そして、請求項1には、「ウイルスを埋め込む水溶液」について、「水溶液は、少なくとも3種類の異なるアミノ酸を含み」、「少なくとも3種類の異なるアミノ酸が、少なくとも3つの異なる下記の群から、それぞれ選択されるものであり:
(a)非極性、脂肪族R基をもつアミノ酸;
(b)極性、非荷電R基をもつアミノ酸;
(c)正に荷電したR基をもつアミノ酸;
(d)負に荷電したR基をもつアミノ酸;および
(e)芳香族R基をもつアミノ酸;」と記載されており、無数のアミノ酸からなる多種多様な組み合わせの場合が、本願発明には含まれる。

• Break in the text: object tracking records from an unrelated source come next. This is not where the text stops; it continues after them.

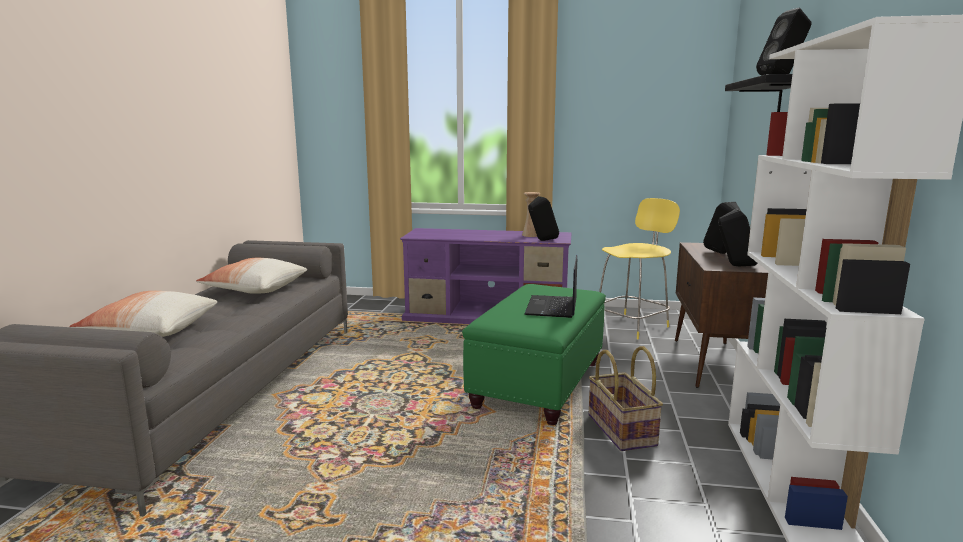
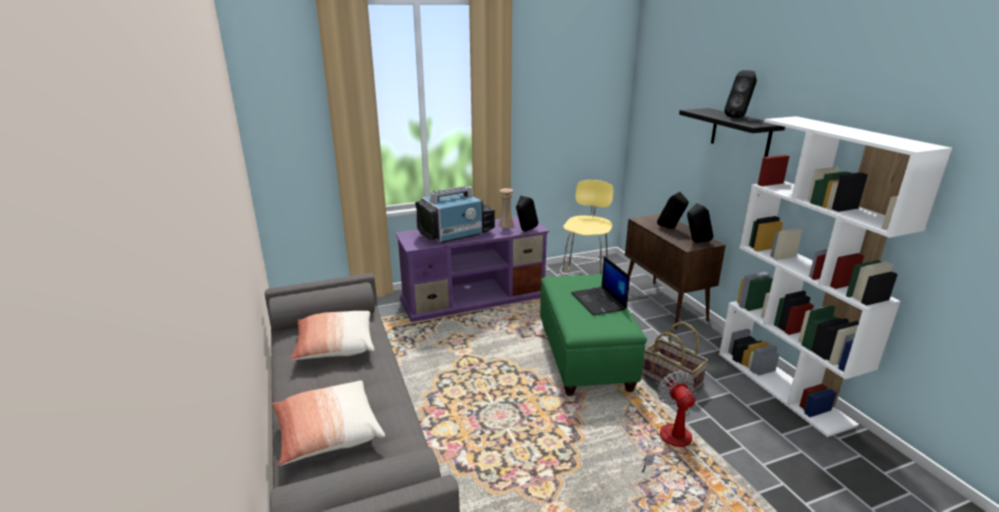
camera: 30 degrees left, 10 degrees up
(469, 234) = (456, 234): none -> television
(534, 483) = (670, 443): none -> fan

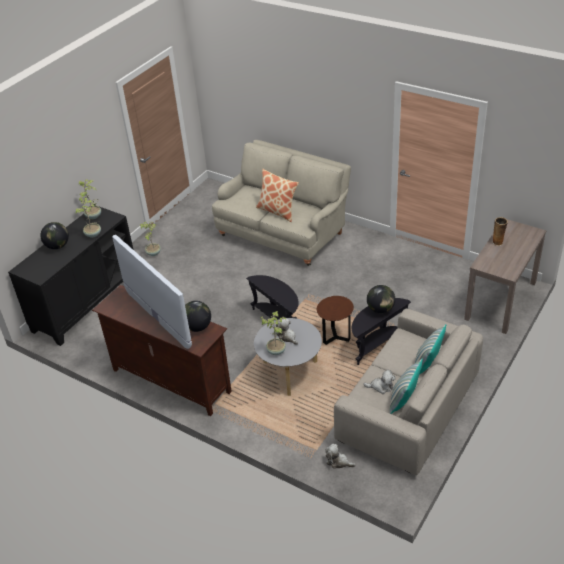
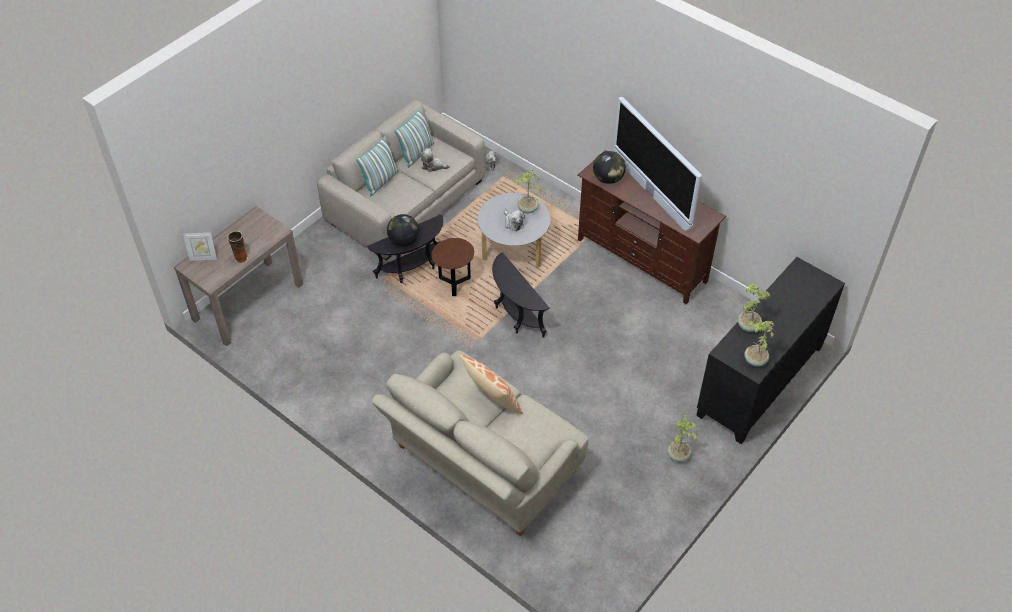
camera: 175 degrees left, 10 degrees up
(57, 246) = (792, 313): globe -> none
(528, 239) = (203, 258): none -> picture frame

ここで、発明の詳細な説明によれば、「本発明の溶液に含まれるアミノ酸は、天然アミノ酸および人工アミノ酸、またはこれらの天然もしくは人工アミノ酸の誘導体から選択でき」(第4の2参照)、天然アミノ酸にはタンパク質を構成しないアミノ酸も含まれる(第4の5参照)から、上記(a)-(e)のアミノ酸は無数のアミノ酸が候補となるものである。
2
それに対して、発明の詳細な説明に記載された具体的データは、実施例5に記載された保護溶液及びウイルス感染性アッセイを採用したと認められる実施例1においてHSV-1の0日目-28日目までの力価(感染性)を測定したこと(図1)、すなわち、L-アラニン、L-アルギニン、L-グルタミン酸、グリシン、L-ヒスチジン、L-リジン1塩酸塩、およびL-トリプトファンを含有する保護溶液により、HSV-1の感染性が7日後も75%以上維持できたこと(第4の7-10参照。)のみである。そして、当該保護溶液は、(a)群としてアラニン、グリシン、(c)群としてヒスチジン、リジン、アルギニン、(d)群としてグルタミン酸、(e)群としてトリプトファンを含むアミノ酸を含有する保護溶液であると認められる。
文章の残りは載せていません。